The Politics of Anti-Intellectualism

A little learning can be a dangerous thing.


It will come as no shock to you that politics is a fairly anti-intellectual profession. The people who run our government and make our laws spend too much time shaking hands, making small talk, and running around to delve into serious reading or reflection.

President John F. Kennedy, even though he was a Harvard grad and won a Pulitzer Prize for his Profiles in Courage, felt the need to institute an intellectual-in-residence at the White House, appointing Arthur Schlesinger Jr. to that position. (It turned out that speechwriter Ted Sorensen actually wrote most of Profiles.)

As Ben Alpers blogged back in 2009 for the Society for U.S. Intellectual History (who knew!), Schlesinger more or less invited himself after helping Kennedy in his campaign by suggesting it might be useful to have “someone in the White House concerned with long-term projects, definition and presentation of programs and policy, independent program review, and the like.”

Kennedy’s immediate successors tried to keep the post filled but were only partially successful. Lyndon Johnson, Gerald Ford, and Richard Nixon had only limited use for an intellectual-in-residence and their relationship with appointees varied from stormy to indifferent.

Alpers quotes Robert Goldwin, a protégé of Donald Rumsfeld who became Ford’s resident intellectual, as to why he even preferred to avoid the term: “There is something fishy about the word ‘intellectual.’ I think of ‘intellectuals’ as people who have a real distaste, sometimes even contempt, for the common sense approach, which is fundamentally the political approach.”

Jimmy Carter never filled the position, nor did his successors through Barack Obama. Alpers, an intellectual historian at the University of Oklahoma, concludes that the short-lived post wasn’t really about respect for intellectuals.

“The phenomenon of the White House intellectual-in-residence may have, instead, been a kind of apotheosis of the celebration of expertise in post-war American political culture,” Alpers wrote in his blog. “White House intellectuals could burnish the court of the imperial presidency. But as both that vision of the presidency and the status of intellectuals — and social scientific experts in general — began to wane, the logic of this never-entirely-logical post faded as well.”

Which brings us to Donald Trump and his in-house intellectual guru, Steve Bannon. Bannon is not officially an intellectual-in-residence — he has a raft of other titles, starting with senior counselor to the president — but he is definitely in residence and certainly has at least intellectual pretensions.

Which may not be such a good thing.

Christopher Caldwell cautioned in a New York Times op-ed last month that Bannon — a former naval officer, investment banker, Hollywood producer, documentary filmmaker, publisher, and voracious reader — is less of an ideologue than an anti-elitist profoundly distrustful of established authority.

“Most ominously,” wrote Caldwell, an editor at the Weekly Standard who is working on a book about the rise and fall of the post-1960s political order, “he is an intellectual in politics excited by grand theories — a combination that has produced unpredictable results before.”

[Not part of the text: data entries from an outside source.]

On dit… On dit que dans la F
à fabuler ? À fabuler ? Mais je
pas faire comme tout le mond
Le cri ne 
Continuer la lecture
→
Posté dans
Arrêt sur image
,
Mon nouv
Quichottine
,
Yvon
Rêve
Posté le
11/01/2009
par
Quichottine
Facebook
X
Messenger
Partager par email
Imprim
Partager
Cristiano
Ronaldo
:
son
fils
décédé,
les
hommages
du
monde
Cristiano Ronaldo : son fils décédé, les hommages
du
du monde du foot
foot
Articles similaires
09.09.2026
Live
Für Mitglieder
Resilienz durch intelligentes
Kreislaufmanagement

A cottage industry has sprung up trying to figure out what makes Bannon tick by looking at what he’s read. The book he featured in his 2009 documentary “Generation Zero,” for instance, was a cyclical view of history by Neil Howe and William Strauss, The Fourth Turning: An American Prophecy, first published in 1997.

The book’s thesis is that history repeats itself in an 80-year cycle of four generations, and we have entered the fourth “turning,” a crisis that involves destruction of the established order to make way for a new “high” time of prosperity, followed in turn by an “awakening,” and then an “unraveling,” before another crisis sweeps it all away again.

None of that is very cheery, but it’s virtually Pollyanna compared to another book said to influence Bannon’s thinking. The Camp of the Saints, a 1973 novel by Jean Raspail, depicts a wave of Third World immigration into Europe that leads to the collapse of Western civilization. Raspail has always been controversial, even though he was honored for his work by the Academie Française, and the book was widely condemned as racist when it appeared.

In the meantime, of course, we have had Michel Houellebecq’s Submission, a much gentler fiction about a Muslim president in France, and a National Front leader, Marine Le Pen, neck and neck for the lead in the polls for France’s presidential election this spring.

Bannon also apparently likes the works of Charles Maurras, a reactionary Catholic nationalist in early 20th-century France. He was an organizer of the right-wing Action Française and a proponent of integralism, a precursor to fascism that says the country more important than the individual.

Starting to feel a little queasy about having an intellectual-in-residence at the White House? There will doubtless be more articles about the books that have influenced Bannon’s thinking. Kind of makes the typical glad-handing shallowness of politicians a little more appealing.